(Extracted page text)
*-*-*

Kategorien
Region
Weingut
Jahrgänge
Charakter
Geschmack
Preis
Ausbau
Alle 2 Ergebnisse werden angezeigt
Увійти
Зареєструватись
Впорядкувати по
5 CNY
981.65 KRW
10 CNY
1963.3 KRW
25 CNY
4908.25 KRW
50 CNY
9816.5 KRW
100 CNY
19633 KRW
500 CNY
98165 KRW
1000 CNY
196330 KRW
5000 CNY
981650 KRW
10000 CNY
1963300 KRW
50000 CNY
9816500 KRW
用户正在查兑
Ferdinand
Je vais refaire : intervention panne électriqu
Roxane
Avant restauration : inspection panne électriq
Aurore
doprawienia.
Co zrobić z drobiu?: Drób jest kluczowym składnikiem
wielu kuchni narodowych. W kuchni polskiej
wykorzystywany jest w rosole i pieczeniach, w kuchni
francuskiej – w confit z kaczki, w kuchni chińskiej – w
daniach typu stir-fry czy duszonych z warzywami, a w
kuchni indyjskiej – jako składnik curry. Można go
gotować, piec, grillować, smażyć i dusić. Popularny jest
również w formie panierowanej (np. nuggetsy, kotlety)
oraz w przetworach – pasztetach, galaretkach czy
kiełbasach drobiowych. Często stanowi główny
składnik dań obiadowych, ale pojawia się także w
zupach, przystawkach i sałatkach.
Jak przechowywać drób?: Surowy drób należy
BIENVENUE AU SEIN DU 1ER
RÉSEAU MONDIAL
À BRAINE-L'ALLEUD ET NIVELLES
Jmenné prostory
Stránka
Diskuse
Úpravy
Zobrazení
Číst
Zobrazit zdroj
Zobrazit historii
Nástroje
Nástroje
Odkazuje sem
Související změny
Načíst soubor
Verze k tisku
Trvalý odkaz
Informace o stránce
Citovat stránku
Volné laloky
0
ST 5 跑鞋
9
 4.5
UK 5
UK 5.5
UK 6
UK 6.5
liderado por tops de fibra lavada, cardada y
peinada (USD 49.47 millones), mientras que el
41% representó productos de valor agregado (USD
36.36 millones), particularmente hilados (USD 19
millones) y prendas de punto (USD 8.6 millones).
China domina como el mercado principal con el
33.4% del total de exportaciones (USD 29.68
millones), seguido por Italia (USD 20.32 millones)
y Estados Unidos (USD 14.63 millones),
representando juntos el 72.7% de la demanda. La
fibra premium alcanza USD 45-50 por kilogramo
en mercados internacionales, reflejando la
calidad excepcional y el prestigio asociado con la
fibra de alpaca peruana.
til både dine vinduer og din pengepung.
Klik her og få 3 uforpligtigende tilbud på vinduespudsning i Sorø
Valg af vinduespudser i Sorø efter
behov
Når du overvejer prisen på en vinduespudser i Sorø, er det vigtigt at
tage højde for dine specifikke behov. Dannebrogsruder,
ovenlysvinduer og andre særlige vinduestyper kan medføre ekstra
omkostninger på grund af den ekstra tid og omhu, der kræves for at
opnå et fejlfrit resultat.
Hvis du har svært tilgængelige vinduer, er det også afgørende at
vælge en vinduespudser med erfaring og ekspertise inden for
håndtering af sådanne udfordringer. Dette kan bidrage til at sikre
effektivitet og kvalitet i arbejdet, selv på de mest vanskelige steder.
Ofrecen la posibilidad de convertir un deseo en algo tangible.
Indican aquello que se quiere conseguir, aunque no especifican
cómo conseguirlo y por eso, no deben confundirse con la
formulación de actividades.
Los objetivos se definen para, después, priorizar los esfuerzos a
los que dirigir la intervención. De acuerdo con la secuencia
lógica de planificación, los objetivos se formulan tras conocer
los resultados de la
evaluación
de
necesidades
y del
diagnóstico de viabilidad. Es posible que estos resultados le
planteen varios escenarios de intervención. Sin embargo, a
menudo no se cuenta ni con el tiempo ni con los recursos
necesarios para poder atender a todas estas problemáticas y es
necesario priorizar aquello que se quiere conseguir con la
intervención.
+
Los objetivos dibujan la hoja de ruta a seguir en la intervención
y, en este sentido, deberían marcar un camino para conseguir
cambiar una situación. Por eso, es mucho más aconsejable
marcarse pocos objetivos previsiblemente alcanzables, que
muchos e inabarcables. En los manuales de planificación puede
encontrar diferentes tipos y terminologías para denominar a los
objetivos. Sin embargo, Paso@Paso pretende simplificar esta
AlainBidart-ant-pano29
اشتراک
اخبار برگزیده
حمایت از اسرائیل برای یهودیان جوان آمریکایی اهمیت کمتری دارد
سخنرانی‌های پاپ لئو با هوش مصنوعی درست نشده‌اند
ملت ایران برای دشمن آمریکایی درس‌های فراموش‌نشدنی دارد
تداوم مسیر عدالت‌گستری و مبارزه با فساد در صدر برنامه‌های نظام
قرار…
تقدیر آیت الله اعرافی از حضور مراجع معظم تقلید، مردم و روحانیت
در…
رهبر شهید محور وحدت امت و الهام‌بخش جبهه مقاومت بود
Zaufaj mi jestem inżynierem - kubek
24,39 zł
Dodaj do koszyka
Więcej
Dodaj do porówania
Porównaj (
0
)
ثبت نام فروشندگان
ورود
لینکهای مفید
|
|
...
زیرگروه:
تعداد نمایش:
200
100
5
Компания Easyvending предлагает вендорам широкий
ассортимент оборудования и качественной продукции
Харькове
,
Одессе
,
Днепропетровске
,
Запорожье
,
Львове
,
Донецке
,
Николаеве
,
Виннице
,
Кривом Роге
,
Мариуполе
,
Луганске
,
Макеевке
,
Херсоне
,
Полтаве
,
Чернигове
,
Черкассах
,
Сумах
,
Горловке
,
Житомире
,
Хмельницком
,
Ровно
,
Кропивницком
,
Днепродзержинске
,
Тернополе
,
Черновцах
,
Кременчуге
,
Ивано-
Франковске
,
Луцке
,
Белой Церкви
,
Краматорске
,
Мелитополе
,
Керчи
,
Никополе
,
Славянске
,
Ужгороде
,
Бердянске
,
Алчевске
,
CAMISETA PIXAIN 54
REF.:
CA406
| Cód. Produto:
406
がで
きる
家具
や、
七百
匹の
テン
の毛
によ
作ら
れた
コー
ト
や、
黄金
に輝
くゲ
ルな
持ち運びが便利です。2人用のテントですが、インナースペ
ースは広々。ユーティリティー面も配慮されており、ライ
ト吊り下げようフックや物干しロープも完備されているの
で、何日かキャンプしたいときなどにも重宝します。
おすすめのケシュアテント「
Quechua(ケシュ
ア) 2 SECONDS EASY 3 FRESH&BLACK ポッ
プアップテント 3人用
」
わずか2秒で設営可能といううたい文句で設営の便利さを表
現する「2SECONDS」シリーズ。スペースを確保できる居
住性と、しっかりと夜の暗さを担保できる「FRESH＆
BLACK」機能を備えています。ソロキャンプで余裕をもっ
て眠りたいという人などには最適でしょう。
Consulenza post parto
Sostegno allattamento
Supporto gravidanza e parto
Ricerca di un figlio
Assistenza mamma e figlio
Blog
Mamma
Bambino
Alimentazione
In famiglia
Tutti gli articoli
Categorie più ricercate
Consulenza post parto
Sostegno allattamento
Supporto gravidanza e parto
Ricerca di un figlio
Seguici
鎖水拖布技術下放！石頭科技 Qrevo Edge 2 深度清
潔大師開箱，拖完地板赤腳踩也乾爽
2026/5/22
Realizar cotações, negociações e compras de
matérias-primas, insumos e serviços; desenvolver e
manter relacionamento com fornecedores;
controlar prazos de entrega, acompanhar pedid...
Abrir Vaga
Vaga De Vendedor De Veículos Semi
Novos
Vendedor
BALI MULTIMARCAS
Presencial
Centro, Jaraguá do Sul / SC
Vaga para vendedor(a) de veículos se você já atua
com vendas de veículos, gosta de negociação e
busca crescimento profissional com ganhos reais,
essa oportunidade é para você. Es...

*-*-*

**Directions**
Retype the records from the very first line through the line that contains "fibra de alpaca peruana.", including both of those lines.

**Response below**
Kategorien
Region
Weingut
Jahrgänge
Charakter
Geschmack
Preis
Ausbau
Alle 2 Ergebnisse werden angezeigt
Увійти
Зареєструватись
Впорядкувати по
5 CNY
981.65 KRW
10 CNY
1963.3 KRW
25 CNY
4908.25 KRW
50 CNY
9816.5 KRW
100 CNY
19633 KRW
500 CNY
98165 KRW
1000 CNY
196330 KRW
5000 CNY
981650 KRW
10000 CNY
1963300 KRW
50000 CNY
9816500 KRW
用户正在查兑
Ferdinand
Je vais refaire : intervention panne électriqu
Roxane
Avant restauration : inspection panne électriq
Aurore
doprawienia.
Co zrobić z drobiu?: Drób jest kluczowym składnikiem
wielu kuchni narodowych. W kuchni polskiej
wykorzystywany jest w rosole i pieczeniach, w kuchni
francuskiej – w confit z kaczki, w kuchni chińskiej – w
daniach typu stir-fry czy duszonych z warzywami, a w
kuchni indyjskiej – jako składnik curry. Można go
gotować, piec, grillować, smażyć i dusić. Popularny jest
również w formie panierowanej (np. nuggetsy, kotlety)
oraz w przetworach – pasztetach, galaretkach czy
kiełbasach drobiowych. Często stanowi główny
składnik dań obiadowych, ale pojawia się także w
zupach, przystawkach i sałatkach.
Jak przechowywać drób?: Surowy drób należy
BIENVENUE AU SEIN DU 1ER
RÉSEAU MONDIAL
À BRAINE-L'ALLEUD ET NIVELLES
Jmenné prostory
Stránka
Diskuse
Úpravy
Zobrazení
Číst
Zobrazit zdroj
Zobrazit historii
Nástroje
Nástroje
Odkazuje sem
Související změny
Načíst soubor
Verze k tisku
Trvalý odkaz
Informace o stránce
Citovat stránku
Volné laloky
0
ST 5 跑鞋
9
 4.5
UK 5
UK 5.5
UK 6
UK 6.5
liderado por tops de fibra lavada, cardada y
peinada (USD 49.47 millones), mientras que el
41% representó productos de valor agregado (USD
36.36 millones), particularmente hilados (USD 19
millones) y prendas de punto (USD 8.6 millones).
China domina como el mercado principal con el
33.4% del total de exportaciones (USD 29.68
millones), seguido por Italia (USD 20.32 millones)
y Estados Unidos (USD 14.63 millones),
representando juntos el 72.7% de la demanda. La
fibra premium alcanza USD 45-50 por kilogramo
en mercados internacionales, reflejando la
calidad excepcional y el prestigio asociado con la
fibra de alpaca peruana.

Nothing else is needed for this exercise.